WORK REQUEST: Return every line from the records below with the string "span".

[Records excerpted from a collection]
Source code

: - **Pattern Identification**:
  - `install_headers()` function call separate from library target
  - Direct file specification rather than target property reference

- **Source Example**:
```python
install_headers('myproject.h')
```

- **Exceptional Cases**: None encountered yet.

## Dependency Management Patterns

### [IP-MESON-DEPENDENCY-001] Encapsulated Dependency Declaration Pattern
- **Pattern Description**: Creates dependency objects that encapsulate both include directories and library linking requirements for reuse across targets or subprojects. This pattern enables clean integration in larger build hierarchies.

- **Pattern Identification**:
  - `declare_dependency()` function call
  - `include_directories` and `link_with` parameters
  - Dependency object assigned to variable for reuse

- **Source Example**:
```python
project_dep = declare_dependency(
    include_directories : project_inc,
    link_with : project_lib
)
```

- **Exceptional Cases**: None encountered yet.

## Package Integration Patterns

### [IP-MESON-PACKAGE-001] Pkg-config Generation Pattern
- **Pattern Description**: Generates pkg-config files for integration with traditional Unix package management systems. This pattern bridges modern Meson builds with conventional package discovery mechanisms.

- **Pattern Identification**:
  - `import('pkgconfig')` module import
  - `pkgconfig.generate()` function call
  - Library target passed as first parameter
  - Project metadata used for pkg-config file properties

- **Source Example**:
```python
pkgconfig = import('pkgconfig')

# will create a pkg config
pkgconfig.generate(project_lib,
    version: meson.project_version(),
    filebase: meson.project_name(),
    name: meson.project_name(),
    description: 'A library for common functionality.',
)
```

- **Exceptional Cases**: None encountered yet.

--

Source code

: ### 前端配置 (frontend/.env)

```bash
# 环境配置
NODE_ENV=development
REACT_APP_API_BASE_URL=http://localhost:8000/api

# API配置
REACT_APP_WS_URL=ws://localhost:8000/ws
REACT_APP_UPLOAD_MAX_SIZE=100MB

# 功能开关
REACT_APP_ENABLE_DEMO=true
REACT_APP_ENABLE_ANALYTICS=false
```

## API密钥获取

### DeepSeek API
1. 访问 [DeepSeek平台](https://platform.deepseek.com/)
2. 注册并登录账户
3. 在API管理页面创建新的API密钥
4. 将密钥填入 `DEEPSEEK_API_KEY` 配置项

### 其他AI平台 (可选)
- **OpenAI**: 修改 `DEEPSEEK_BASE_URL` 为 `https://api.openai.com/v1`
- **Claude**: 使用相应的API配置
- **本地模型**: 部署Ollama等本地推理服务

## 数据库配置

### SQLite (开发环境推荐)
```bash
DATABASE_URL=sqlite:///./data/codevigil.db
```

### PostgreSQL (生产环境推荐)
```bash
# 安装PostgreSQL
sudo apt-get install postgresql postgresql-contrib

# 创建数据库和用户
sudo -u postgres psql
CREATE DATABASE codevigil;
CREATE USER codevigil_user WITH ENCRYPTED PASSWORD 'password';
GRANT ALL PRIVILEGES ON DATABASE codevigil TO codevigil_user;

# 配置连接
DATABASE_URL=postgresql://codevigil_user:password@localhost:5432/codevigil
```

* * *

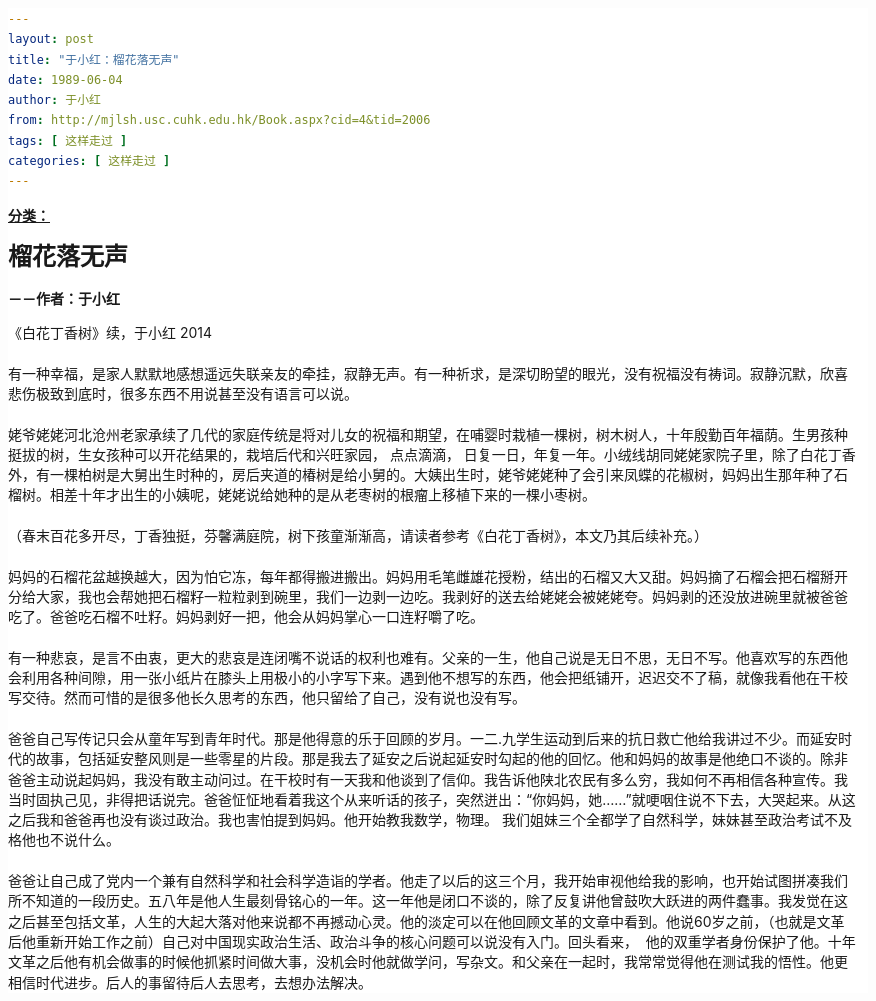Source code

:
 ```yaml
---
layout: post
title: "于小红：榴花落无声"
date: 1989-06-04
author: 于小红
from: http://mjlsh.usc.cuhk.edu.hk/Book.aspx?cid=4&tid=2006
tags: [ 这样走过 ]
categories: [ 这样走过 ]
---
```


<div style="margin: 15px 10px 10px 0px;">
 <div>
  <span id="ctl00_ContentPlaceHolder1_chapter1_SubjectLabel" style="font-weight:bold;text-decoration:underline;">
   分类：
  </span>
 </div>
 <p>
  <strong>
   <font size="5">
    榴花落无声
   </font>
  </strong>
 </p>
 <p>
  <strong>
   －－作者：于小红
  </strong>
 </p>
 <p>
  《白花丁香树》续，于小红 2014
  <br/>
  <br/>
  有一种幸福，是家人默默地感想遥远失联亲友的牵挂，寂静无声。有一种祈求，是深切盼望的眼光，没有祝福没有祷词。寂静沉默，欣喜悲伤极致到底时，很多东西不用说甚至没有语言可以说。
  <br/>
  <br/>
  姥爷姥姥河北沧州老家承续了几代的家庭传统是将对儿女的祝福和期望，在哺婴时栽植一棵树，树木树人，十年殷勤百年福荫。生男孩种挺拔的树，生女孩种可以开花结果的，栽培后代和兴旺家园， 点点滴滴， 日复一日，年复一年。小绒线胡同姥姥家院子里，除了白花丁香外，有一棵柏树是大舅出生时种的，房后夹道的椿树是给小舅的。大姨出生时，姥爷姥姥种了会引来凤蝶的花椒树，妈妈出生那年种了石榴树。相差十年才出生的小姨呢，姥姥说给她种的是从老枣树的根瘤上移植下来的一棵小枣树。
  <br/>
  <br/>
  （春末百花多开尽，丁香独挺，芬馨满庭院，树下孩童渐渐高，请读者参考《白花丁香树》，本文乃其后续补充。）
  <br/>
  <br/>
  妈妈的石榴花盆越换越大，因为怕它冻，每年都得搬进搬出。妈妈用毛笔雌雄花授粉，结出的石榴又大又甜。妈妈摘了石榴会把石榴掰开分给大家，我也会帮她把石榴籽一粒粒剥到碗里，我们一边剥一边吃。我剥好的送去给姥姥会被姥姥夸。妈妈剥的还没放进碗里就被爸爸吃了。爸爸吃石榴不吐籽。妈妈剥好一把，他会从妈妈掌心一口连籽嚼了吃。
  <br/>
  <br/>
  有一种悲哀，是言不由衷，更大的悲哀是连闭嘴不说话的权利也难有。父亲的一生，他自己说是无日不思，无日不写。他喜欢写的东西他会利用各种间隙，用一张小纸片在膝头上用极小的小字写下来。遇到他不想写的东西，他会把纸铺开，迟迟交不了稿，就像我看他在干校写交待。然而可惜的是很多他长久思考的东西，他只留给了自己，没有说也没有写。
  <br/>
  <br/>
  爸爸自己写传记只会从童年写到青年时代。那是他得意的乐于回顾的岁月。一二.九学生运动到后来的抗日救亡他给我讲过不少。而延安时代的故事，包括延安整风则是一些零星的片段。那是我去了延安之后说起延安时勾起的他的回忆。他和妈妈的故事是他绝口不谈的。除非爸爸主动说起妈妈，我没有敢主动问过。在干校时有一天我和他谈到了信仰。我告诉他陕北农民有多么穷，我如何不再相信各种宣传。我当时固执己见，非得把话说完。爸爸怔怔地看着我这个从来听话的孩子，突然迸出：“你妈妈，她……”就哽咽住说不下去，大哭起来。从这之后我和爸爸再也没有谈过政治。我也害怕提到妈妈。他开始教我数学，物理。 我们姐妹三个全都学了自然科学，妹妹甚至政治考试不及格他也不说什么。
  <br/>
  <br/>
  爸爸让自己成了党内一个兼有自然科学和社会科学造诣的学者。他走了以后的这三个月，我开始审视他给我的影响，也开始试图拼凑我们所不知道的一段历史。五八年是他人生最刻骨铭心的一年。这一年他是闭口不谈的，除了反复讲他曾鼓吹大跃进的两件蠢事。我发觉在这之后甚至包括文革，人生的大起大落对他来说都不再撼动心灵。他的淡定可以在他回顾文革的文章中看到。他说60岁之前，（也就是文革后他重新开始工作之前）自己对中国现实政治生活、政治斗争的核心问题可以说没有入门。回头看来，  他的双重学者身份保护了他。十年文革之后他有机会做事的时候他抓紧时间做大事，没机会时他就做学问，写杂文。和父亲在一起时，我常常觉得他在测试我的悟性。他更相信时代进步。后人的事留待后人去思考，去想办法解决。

RESPONSE BELOW:
  <span id="ctl00_ContentPlaceHolder1_chapter1_SubjectLabel" style="font-weight:bold;text-decoration:underline;">
  </span>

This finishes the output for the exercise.